Tensions au sein de l’Eglise en Chine
La tension monte au sein de l’Eglise catholique en Chine. Tandis qu’une nouvelle session de négociations entre le Saint-Siège et le gouvernement chinois doit avoir lieu dans les prochains jours, des rangs de la partie ‘clandestine’ de l’Eglise surgissent des évêques qui n’ont pas été nommés par le pape.
Chacun sait que l’Eglise catholique en Chine est divisée en une partie ‘officielle’ s’accommodant de la tutelle de l’Association patriotique des catholiques chinois, et d’une partie ‘clandestine’ qui refuse d’avoir affaire avec cette structure conçue par le pouvoir communiste chinois pour contrôler l’Eglise. De fait, les choses pourraient être encore plus compliquées, rapporte l’agence d’information «Eglises d’Asie».
Toutes les tentatives issues des catholiques chinois pour parvenir à une unité dépassant la division ‘officiels’ – ‘clandestins’ se sont heurtées systématiquement aux manœuvres du pouvoir en place. L’apparition publique récente d’un évêque ‘clandestin’, mais non reconnu par Rome, vient compliquer les affaires.
L’apparition publique de Mgr Paul Dong Guanhua qui s’est présenté comme évêque de Zhengding, un diocèse important de la province du Hebei, suscite nombre d’interrogations.
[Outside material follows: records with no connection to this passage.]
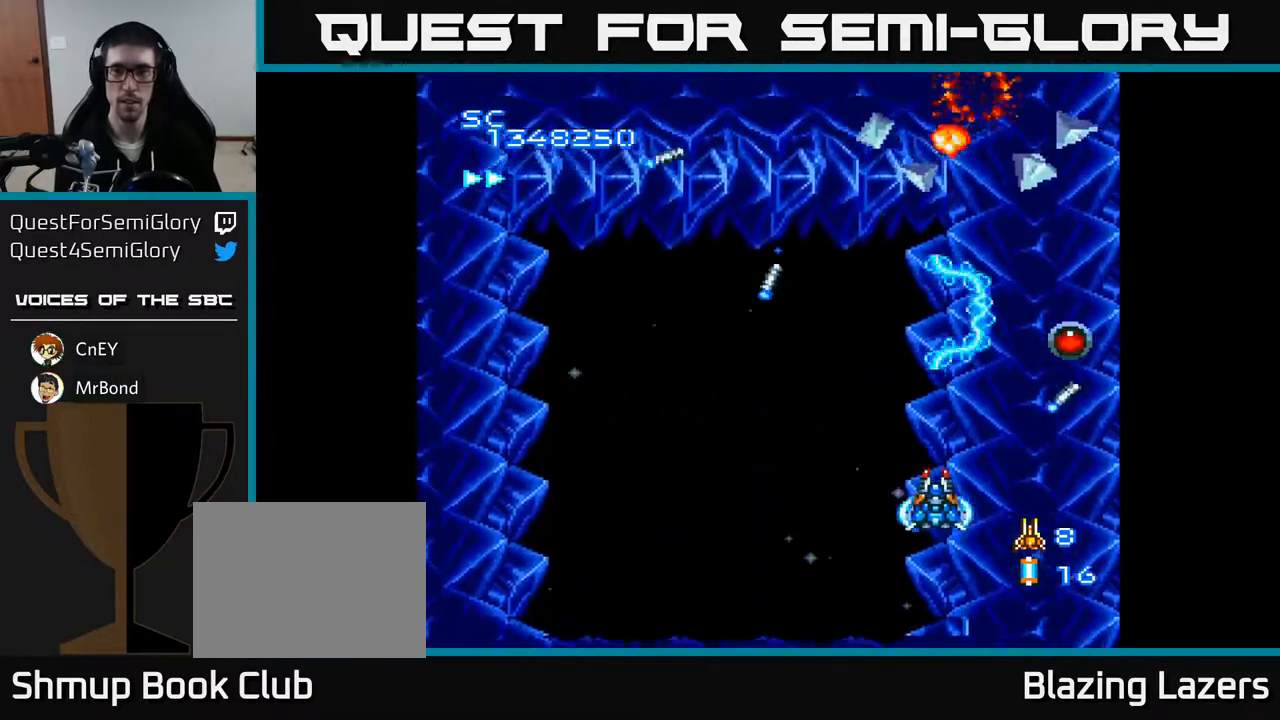
{"buttons": ["A", "DPAD_LEFT"], "right_stick": "center", "events": [[33, "DPAD_DOWN", "up"], [100, "DPAD_RIGHT", "down"], [367, "DPAD_DOWN", "down"], [383, "DPAD_RIGHT", "up"], [400, "DPAD_DOWN", "up"], [417, "DPAD_LEFT", "down"]]}
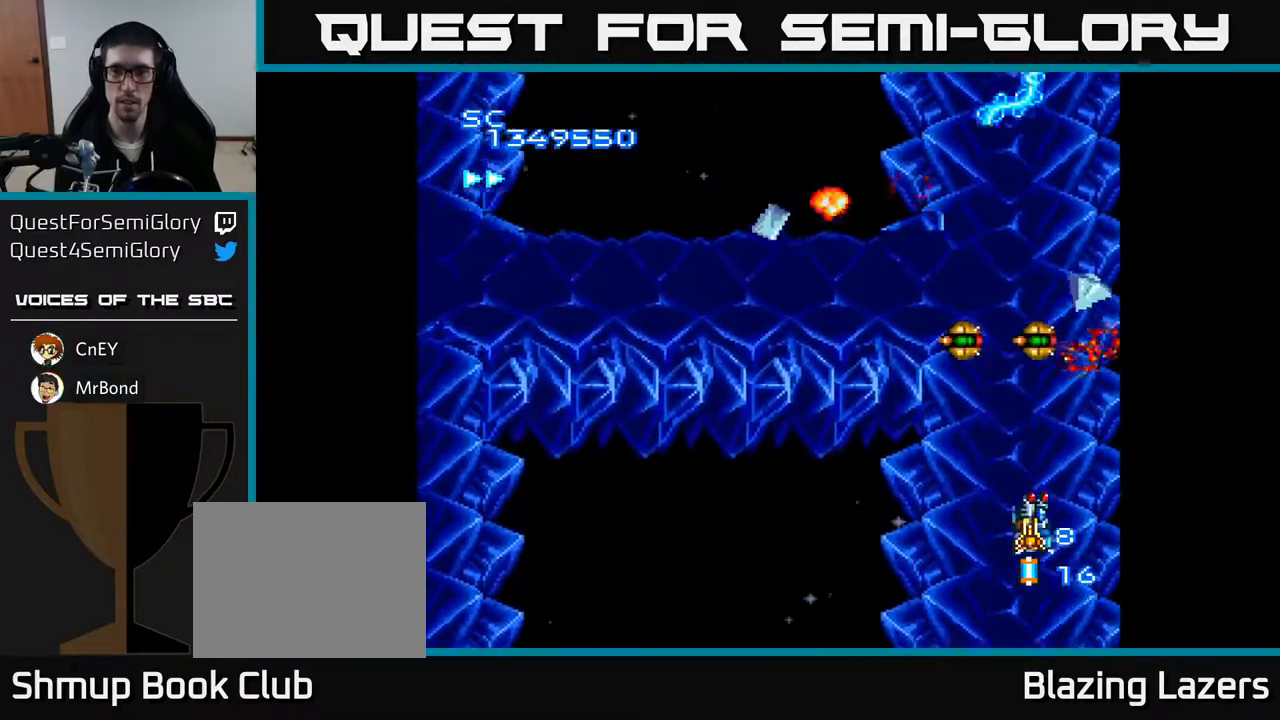
{"buttons": ["A", "DPAD_RIGHT"], "right_stick": "center", "events": [[333, "DPAD_UP", "down"], [367, "DPAD_LEFT", "up"], [400, "DPAD_RIGHT", "down"], [417, "DPAD_UP", "up"]]}
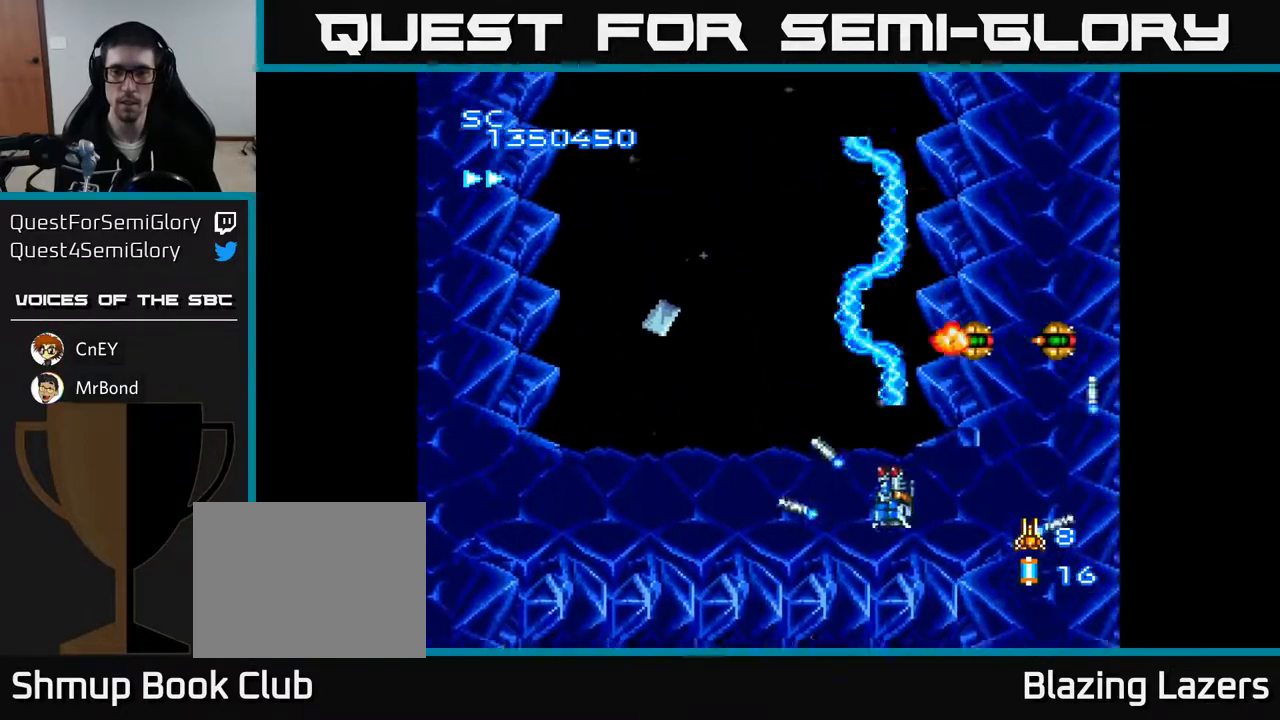
{"buttons": ["A", "DPAD_UP"], "right_stick": "center", "events": [[117, "DPAD_DOWN", "down"], [117, "DPAD_RIGHT", "up"], [200, "DPAD_DOWN", "up"], [383, "DPAD_LEFT", "down"], [433, "DPAD_UP", "down"], [483, "DPAD_LEFT", "up"]]}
Le Père Paul Dong Guanhua a annoncé qu’il avait été ordonné évêque en 2005 en secret par Mgr Casimirus Wang Milu, évêque jusqu’en 2003 de Tianshui, un diocèse de la province du Gansu. Le problème est que Mgr Wang Milu est connu depuis longtemps pour ne pas avoir toute sa tête, raison pour laquelle il lui avait été demandé de quitter la direction de son diocèse en 2003. Lorsque Rome a eu vent de cette ordination, menée sans son assentiment préalable, il avait demandé au P. Dong de ne pas exercer un quelconque ministère épiscopal. Pendant plusieurs années le Père Dong s’est conformé à ces instructions. Mais en mai dernier, il a commencé par rendre publique son ordination épiscopale et en septembre il est apparu portant la mitre et la crosse.
Excommunication «latae sententiae»
La réponse de l’évêque légitime de Zhengding, Mgr Julius Jia Zhiguo, évêque ‘clandestin’ nommé par le pape mais non reconnu par Pékin, n’a pas tardé. Le 13 septembre, Mgr Jia a publié un communiqué annonçant l’excommunication « latae sententiae » (automatiquement encourue par l’acte posé) du Père Dong pour avoir accepté la consécration épiscopale sans mandat pontifical.
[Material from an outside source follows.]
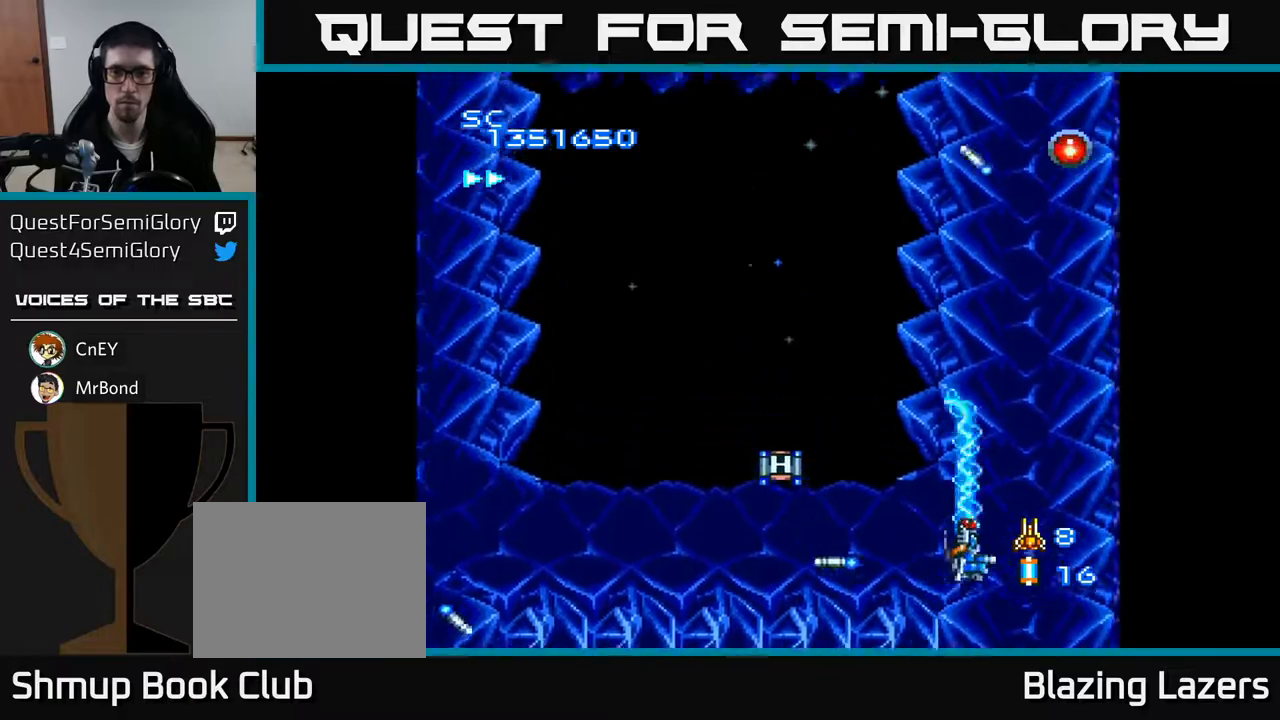
{"buttons": ["A", "DPAD_DOWN", "DPAD_RIGHT"], "right_stick": "center", "events": [[17, "DPAD_LEFT", "down"], [67, "DPAD_UP", "up"], [417, "DPAD_DOWN", "down"], [467, "DPAD_LEFT", "up"], [500, "DPAD_RIGHT", "down"]]}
De son côté, le Père Dong affirme que son ordination épiscopale est licite et légitime car menée selon les dispositions spéciales accordées par Rome aux évêques chinois dans les années 1980. Ces dispositions prévoyaient qu’en cas de persécution, les évêques pouvaient nommer et ordonner leurs successeurs sans en référer au préalable au pape. Ces dispositions ont toutefois été révoquées en 2007 par la Lettre aux catholiques chinois du pape Benoît XVI.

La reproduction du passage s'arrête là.